Records from a dataset
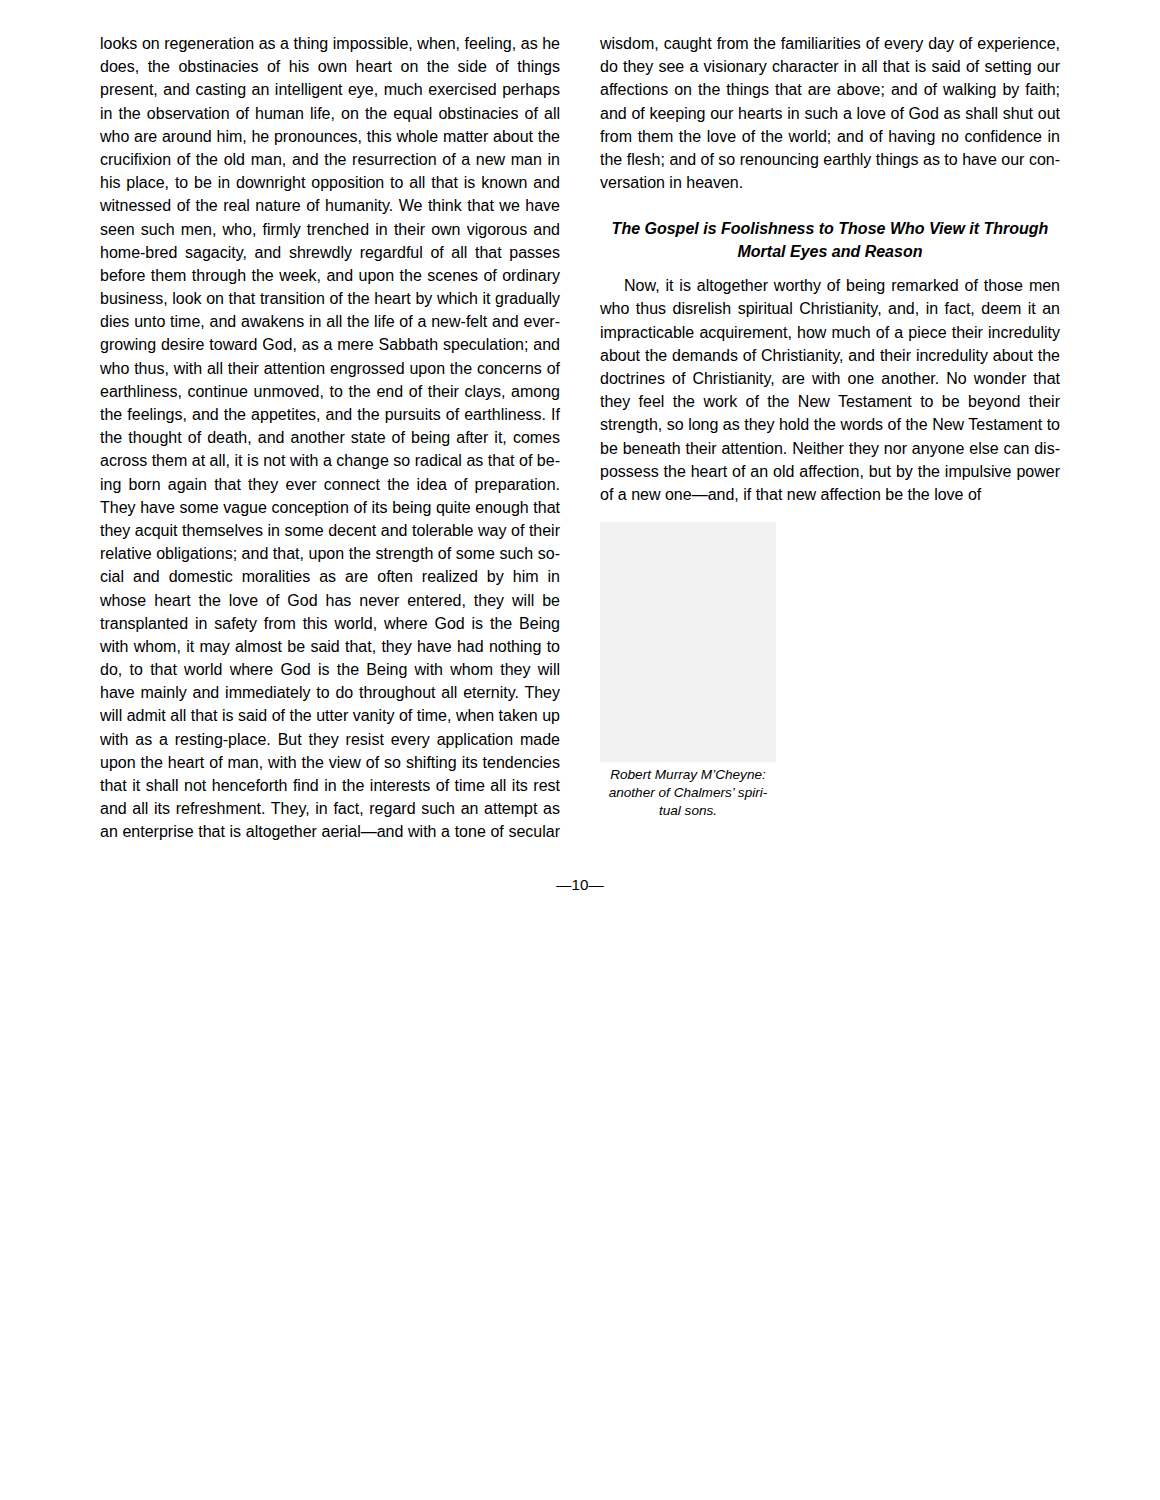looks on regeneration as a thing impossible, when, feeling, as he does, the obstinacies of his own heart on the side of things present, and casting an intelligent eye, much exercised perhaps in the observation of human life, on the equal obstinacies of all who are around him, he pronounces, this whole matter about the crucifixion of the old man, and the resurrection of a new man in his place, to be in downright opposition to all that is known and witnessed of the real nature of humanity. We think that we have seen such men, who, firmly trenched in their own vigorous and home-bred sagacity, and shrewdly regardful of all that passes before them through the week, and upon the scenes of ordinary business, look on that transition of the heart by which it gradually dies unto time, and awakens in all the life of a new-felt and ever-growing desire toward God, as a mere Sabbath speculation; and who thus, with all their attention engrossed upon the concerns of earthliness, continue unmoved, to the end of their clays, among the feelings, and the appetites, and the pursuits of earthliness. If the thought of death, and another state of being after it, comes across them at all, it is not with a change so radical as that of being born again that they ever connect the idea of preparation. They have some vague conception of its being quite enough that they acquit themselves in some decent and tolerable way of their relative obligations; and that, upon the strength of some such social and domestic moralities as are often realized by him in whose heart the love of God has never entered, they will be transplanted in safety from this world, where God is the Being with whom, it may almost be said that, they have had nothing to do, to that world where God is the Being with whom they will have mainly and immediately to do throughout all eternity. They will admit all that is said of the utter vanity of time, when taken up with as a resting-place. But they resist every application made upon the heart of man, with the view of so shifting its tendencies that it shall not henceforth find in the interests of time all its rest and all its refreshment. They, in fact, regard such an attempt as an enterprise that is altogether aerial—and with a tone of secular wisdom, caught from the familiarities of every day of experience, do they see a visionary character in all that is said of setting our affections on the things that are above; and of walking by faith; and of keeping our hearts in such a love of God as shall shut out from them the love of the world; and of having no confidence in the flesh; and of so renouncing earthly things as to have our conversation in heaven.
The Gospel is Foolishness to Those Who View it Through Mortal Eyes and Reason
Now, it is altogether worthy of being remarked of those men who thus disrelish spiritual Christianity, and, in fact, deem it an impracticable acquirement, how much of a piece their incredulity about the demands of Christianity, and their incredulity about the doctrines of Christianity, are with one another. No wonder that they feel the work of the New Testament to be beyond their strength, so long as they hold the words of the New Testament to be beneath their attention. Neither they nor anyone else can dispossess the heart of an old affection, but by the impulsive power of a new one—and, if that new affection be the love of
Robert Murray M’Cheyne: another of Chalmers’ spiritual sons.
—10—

PROMPT: Give the records above again in full and exactly, but exclude every picture.

EXERCISE RESULT:
looks on regeneration as a thing impossible, when, feeling, as he does, the obstinacies of his own heart on the side of things present, and casting an intelligent eye, much exercised perhaps in the observation of human life, on the equal obstinacies of all who are around him, he pronounces, this whole matter about the crucifixion of the old man, and the resurrection of a new man in his place, to be in downright opposition to all that is known and witnessed of the real nature of humanity. We think that we have seen such men, who, firmly trenched in their own vigorous and home-bred sagacity, and shrewdly regardful of all that passes before them through the week, and upon the scenes of ordinary business, look on that transition of the heart by which it gradually dies unto time, and awakens in all the life of a new-felt and ever-growing desire toward God, as a mere Sabbath speculation; and who thus, with all their attention engrossed upon the concerns of earthliness, continue unmoved, to the end of their clays, among the feelings, and the appetites, and the pursuits of earthliness. If the thought of death, and another state of being after it, comes across them at all, it is not with a change so radical as that of being born again that they ever connect the idea of preparation. They have some vague conception of its being quite enough that they acquit themselves in some decent and tolerable way of their relative obligations; and that, upon the strength of some such social and domestic moralities as are often realized by him in whose heart the love of God has never entered, they will be transplanted in safety from this world, where God is the Being with whom, it may almost be said that, they have had nothing to do, to that world where God is the Being with whom they will have mainly and immediately to do throughout all eternity. They will admit all that is said of the utter vanity of time, when taken up with as a resting-place. But they resist every application made upon the heart of man, with the view of so shifting its tendencies that it shall not henceforth find in the interests of time all its rest and all its refreshment. They, in fact, regard such an attempt as an enterprise that is altogether aerial—and with a tone of secular wisdom, caught from the familiarities of every day of experience, do they see a visionary character in all that is said of setting our affections on the things that are above; and of walking by faith; and of keeping our hearts in such a love of God as shall shut out from them the love of the world; and of having no confidence in the flesh; and of so renouncing earthly things as to have our conversation in heaven.
The Gospel is Foolishness to Those Who View it Through Mortal Eyes and Reason
Now, it is altogether worthy of being remarked of those men who thus disrelish spiritual Christianity, and, in fact, deem it an impracticable acquirement, how much of a piece their incredulity about the demands of Christianity, and their incredulity about the doctrines of Christianity, are with one another. No wonder that they feel the work of the New Testament to be beyond their strength, so long as they hold the words of the New Testament to be beneath their attention. Neither they nor anyone else can dispossess the heart of an old affection, but by the impulsive power of a new one—and, if that new affection be the love of
Robert Murray M’Cheyne: another of Chalmers’ spiritual sons.
—10—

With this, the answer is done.